Exercise prompt.
Using the records that appear below, write out exactly the lines from the one with "Company Formation" through the one with "just to his", keeping both end lines.

--- Material for this task ---

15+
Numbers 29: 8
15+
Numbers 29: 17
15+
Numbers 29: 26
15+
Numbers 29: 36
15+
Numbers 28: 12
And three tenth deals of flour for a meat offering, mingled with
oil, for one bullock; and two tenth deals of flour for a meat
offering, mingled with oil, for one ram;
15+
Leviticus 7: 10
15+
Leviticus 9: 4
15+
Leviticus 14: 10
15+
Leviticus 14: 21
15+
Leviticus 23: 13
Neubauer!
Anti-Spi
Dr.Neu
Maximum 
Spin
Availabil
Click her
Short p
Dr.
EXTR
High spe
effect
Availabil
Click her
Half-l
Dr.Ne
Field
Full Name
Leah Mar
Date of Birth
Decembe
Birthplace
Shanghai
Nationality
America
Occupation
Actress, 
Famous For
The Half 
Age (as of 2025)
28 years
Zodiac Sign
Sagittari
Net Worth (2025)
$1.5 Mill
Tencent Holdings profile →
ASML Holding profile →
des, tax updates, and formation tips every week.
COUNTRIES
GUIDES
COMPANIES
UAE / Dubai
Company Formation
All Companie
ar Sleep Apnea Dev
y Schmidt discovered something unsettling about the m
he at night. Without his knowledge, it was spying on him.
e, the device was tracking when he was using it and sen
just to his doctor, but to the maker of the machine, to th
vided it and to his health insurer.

---
--- Material for this task ---

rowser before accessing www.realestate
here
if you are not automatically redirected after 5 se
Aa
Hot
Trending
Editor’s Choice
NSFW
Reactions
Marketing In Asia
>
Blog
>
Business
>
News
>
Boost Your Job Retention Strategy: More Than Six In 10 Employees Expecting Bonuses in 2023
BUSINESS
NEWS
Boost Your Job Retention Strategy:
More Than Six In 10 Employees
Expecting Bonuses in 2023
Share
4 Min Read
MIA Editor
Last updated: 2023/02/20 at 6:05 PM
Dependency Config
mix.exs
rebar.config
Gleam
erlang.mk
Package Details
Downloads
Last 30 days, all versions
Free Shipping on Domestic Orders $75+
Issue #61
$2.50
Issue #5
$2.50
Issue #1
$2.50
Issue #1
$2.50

---

Answer.
Company Formation
All Companie
ar Sleep Apnea Dev
y Schmidt discovered something unsettling about the m
he at night. Without his knowledge, it was spying on him.
e, the device was tracking when he was using it and sen
just to his doctor, but to the maker of the machine, to th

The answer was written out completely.